Assignment: When you return the data, keep each character exactly as it appears.

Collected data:
________
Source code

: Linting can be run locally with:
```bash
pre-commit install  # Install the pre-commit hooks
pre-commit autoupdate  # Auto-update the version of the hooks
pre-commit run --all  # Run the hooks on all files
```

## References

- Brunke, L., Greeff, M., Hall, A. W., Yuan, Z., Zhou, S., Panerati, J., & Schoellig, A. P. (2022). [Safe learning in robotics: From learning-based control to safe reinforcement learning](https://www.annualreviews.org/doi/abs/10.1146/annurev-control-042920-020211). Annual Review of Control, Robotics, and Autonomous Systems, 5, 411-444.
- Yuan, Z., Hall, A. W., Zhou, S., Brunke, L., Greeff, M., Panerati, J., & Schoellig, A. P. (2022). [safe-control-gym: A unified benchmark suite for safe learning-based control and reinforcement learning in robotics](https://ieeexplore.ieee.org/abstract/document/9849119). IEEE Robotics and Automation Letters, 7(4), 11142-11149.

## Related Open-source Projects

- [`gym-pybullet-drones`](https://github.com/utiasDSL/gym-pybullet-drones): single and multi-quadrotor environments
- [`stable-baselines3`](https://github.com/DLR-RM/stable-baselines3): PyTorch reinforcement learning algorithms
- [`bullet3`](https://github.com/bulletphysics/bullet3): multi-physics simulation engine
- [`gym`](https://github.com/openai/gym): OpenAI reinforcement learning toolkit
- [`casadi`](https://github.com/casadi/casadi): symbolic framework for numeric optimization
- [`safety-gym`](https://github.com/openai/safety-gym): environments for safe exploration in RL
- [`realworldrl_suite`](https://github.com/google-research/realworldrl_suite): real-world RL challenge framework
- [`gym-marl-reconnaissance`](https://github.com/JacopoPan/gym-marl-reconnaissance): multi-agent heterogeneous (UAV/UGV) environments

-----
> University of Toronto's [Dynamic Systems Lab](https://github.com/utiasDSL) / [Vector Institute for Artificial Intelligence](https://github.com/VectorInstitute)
________
Written response:
Source code

: Linting can be run locally with:
```bash
pre-commit install  # Install the pre-commit hooks
pre-commit autoupdate  # Auto-update the version of the hooks
pre-commit run --all  # Run the hooks on all files
```

## References

- Brunke, L., Greeff, M., Hall, A. W., Yuan, Z., Zhou, S., Panerati, J., & Schoellig, A. P. (2022). [Safe learning in robotics: From learning-based control to safe reinforcement learning](https://www.annualreviews.org/doi/abs/10.1146/annurev-control-042920-020211). Annual Review of Control, Robotics, and Autonomous Systems, 5, 411-444.
- Yuan, Z., Hall, A. W., Zhou, S., Brunke, L., Greeff, M., Panerati, J., & Schoellig, A. P. (2022). [safe-control-gym: A unified benchmark suite for safe learning-based control and reinforcement learning in robotics](https://ieeexplore.ieee.org/abstract/document/9849119). IEEE Robotics and Automation Letters, 7(4), 11142-11149.

## Related Open-source Projects

- [`gym-pybullet-drones`](https://github.com/utiasDSL/gym-pybullet-drones): single and multi-quadrotor environments
- [`stable-baselines3`](https://github.com/DLR-RM/stable-baselines3): PyTorch reinforcement learning algorithms
- [`bullet3`](https://github.com/bulletphysics/bullet3): multi-physics simulation engine
- [`gym`](https://github.com/openai/gym): OpenAI reinforcement learning toolkit
- [`casadi`](https://github.com/casadi/casadi): symbolic framework for numeric optimization
- [`safety-gym`](https://github.com/openai/safety-gym): environments for safe exploration in RL
- [`realworldrl_suite`](https://github.com/google-research/realworldrl_suite): real-world RL challenge framework
- [`gym-marl-reconnaissance`](https://github.com/JacopoPan/gym-marl-reconnaissance): multi-agent heterogeneous (UAV/UGV) environments

-----
> University of Toronto's [Dynamic Systems Lab](https://github.com/utiasDSL) / [Vector Institute for Artificial Intelligence](https://github.com/VectorInstitute)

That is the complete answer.